▸ **What the task requires**: Within the records below, reproduce without change the lines from the line that has "Bump, Set, Glow! Get the Premium HTML" through the line that has "Knysna Lagoon. Boat", and only those.

-- Dataset excerpts follows --

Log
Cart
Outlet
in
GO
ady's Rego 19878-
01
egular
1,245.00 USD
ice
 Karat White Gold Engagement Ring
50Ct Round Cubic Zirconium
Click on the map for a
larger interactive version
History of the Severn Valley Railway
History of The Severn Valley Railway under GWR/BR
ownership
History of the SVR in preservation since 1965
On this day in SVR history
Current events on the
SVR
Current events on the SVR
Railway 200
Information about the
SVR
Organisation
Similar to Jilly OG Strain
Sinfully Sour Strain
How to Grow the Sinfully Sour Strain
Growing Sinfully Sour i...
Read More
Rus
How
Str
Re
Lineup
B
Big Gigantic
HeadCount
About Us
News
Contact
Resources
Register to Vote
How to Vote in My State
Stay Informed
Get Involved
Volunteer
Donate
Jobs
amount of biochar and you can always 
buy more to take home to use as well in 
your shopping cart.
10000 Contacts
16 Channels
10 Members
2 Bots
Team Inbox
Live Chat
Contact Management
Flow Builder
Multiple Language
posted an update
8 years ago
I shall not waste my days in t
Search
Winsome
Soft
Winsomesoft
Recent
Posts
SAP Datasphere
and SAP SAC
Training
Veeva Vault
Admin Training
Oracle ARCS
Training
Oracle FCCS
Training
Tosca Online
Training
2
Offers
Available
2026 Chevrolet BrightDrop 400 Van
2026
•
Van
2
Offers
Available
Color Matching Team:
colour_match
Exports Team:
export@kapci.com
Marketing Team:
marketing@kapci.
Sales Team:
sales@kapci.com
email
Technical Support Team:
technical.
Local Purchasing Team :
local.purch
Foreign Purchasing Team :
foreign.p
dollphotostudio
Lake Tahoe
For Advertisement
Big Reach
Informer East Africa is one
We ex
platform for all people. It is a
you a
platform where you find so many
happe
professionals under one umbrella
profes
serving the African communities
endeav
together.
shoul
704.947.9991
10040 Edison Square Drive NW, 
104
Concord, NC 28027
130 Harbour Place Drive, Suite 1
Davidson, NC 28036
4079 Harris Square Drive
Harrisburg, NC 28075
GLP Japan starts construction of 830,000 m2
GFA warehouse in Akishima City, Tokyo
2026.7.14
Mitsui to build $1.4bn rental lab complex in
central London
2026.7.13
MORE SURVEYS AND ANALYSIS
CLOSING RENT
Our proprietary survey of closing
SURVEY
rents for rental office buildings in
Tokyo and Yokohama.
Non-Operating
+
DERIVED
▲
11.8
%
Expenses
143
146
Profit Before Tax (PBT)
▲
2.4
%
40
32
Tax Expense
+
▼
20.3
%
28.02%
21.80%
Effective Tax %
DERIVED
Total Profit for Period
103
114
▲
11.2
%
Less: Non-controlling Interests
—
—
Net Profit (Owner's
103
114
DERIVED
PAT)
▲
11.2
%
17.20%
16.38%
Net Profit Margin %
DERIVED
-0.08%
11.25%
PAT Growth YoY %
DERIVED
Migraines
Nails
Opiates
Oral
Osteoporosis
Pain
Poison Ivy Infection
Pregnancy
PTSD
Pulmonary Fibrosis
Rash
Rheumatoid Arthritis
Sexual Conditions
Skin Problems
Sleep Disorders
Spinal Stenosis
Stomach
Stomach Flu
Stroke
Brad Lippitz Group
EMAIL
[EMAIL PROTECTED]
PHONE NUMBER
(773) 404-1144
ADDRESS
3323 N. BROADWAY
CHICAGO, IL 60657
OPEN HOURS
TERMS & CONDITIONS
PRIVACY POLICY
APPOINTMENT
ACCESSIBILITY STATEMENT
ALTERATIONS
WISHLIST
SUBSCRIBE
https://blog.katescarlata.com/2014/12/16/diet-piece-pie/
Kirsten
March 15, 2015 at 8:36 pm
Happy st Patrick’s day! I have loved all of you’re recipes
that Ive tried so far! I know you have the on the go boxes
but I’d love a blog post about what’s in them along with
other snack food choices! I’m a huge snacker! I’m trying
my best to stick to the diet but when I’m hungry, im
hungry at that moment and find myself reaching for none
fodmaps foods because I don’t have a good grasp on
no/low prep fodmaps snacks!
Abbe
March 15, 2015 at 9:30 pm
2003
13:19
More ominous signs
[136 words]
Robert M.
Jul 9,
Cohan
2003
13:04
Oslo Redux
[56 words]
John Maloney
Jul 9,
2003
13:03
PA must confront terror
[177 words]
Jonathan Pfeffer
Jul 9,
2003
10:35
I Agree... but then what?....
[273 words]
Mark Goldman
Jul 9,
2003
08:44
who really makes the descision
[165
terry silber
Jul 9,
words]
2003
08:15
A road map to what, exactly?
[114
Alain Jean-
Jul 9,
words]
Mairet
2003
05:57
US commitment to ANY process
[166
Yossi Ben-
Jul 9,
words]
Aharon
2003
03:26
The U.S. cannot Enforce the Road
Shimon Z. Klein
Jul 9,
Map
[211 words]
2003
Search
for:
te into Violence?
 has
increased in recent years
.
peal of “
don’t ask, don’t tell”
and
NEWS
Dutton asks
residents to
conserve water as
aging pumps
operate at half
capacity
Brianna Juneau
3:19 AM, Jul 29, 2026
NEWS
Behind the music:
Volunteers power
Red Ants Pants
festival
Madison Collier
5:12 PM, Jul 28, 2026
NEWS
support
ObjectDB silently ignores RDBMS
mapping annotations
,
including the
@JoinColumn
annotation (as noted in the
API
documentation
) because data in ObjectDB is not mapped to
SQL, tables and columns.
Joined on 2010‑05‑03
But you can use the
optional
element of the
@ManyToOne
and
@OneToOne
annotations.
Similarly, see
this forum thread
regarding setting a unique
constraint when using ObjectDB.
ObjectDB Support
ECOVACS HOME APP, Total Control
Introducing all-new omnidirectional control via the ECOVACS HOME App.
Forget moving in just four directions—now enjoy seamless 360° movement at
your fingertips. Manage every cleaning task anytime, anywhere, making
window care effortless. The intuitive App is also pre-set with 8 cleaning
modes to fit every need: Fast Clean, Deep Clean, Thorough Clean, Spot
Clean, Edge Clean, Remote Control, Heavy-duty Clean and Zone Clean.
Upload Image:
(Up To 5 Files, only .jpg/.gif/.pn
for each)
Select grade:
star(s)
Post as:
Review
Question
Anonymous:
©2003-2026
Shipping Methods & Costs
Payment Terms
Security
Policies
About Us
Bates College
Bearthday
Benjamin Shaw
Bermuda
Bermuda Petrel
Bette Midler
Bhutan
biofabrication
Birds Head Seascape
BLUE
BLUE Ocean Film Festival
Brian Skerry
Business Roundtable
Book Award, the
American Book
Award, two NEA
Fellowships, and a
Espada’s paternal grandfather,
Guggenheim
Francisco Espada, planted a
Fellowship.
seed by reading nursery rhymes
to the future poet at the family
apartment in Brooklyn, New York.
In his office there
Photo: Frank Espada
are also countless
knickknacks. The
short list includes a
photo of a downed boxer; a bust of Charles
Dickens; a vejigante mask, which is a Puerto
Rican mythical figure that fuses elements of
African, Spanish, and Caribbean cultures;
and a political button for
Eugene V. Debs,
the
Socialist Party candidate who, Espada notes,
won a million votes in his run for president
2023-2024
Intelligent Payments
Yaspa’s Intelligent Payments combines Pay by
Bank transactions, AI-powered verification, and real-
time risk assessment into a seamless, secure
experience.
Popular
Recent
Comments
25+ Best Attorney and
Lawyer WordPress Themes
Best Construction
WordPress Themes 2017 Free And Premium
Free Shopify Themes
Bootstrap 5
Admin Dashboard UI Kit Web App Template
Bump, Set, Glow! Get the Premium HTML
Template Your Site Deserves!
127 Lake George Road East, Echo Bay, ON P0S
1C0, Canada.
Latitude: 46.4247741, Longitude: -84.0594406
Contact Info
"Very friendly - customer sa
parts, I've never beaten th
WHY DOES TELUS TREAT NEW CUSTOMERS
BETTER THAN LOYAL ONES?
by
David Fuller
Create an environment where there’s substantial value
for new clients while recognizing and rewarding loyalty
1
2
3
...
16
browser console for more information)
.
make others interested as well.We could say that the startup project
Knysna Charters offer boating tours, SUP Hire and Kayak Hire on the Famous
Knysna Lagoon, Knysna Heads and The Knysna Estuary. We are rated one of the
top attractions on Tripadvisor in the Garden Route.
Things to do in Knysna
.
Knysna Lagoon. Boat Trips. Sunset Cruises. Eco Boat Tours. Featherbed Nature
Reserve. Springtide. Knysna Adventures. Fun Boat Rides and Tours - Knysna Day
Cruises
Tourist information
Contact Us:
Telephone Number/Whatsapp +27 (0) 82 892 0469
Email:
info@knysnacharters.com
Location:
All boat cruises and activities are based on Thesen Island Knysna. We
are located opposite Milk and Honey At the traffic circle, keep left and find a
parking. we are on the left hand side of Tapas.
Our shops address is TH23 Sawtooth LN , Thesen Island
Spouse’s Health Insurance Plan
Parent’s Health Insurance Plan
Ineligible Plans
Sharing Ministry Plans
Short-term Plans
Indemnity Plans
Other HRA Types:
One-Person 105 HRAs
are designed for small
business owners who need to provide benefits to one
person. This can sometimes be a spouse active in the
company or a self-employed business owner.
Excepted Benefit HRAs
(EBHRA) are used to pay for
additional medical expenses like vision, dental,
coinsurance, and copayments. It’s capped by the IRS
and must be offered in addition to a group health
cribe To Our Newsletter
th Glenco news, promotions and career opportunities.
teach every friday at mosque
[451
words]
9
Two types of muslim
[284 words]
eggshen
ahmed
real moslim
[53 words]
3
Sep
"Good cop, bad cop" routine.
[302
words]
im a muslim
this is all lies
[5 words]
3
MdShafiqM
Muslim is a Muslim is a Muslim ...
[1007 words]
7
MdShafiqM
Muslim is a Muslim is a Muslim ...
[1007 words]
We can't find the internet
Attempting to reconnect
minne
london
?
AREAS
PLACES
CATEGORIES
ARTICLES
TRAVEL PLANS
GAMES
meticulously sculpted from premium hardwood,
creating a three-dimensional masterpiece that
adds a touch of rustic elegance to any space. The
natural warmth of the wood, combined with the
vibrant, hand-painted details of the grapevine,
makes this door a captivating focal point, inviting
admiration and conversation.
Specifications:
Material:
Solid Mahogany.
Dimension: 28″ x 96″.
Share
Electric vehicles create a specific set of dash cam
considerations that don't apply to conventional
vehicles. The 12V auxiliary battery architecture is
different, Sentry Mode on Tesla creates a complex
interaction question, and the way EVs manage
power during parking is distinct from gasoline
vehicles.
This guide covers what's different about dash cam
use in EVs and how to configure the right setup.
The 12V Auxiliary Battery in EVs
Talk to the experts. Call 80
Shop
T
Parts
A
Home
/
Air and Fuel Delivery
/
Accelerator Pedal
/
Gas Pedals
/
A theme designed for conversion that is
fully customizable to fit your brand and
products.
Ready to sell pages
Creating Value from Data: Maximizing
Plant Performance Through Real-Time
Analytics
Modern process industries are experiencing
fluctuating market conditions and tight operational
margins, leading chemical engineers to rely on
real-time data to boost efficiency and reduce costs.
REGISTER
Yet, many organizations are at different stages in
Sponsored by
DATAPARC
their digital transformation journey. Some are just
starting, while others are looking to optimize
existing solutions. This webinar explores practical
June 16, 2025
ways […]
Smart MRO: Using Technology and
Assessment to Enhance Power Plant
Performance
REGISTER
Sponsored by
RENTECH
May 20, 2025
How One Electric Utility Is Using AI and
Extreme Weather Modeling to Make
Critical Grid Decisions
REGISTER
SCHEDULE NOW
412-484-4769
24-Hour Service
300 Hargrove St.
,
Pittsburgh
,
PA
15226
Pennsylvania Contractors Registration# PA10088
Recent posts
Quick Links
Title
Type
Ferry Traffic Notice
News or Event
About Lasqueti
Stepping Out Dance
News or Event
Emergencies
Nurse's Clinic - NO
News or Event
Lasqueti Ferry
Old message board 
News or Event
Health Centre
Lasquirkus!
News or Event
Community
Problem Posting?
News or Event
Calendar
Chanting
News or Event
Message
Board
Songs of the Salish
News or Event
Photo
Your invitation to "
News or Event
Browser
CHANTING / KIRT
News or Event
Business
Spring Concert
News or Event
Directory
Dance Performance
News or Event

-- Dataset excerpts concluded --

▸ **Solution below**:
Bump, Set, Glow! Get the Premium HTML
Template Your Site Deserves!
127 Lake George Road East, Echo Bay, ON P0S
1C0, Canada.
Latitude: 46.4247741, Longitude: -84.0594406
Contact Info
"Very friendly - customer sa
parts, I've never beaten th
WHY DOES TELUS TREAT NEW CUSTOMERS
BETTER THAN LOYAL ONES?
by
David Fuller
Create an environment where there’s substantial value
for new clients while recognizing and rewarding loyalty
1
2
3
...
16
browser console for more information)
.
make others interested as well.We could say that the startup project
Knysna Charters offer boating tours, SUP Hire and Kayak Hire on the Famous
Knysna Lagoon, Knysna Heads and The Knysna Estuary. We are rated one of the
top attractions on Tripadvisor in the Garden Route.
Things to do in Knysna
.
Knysna Lagoon. Boat Trips. Sunset Cruises. Eco Boat Tours. Featherbed Nature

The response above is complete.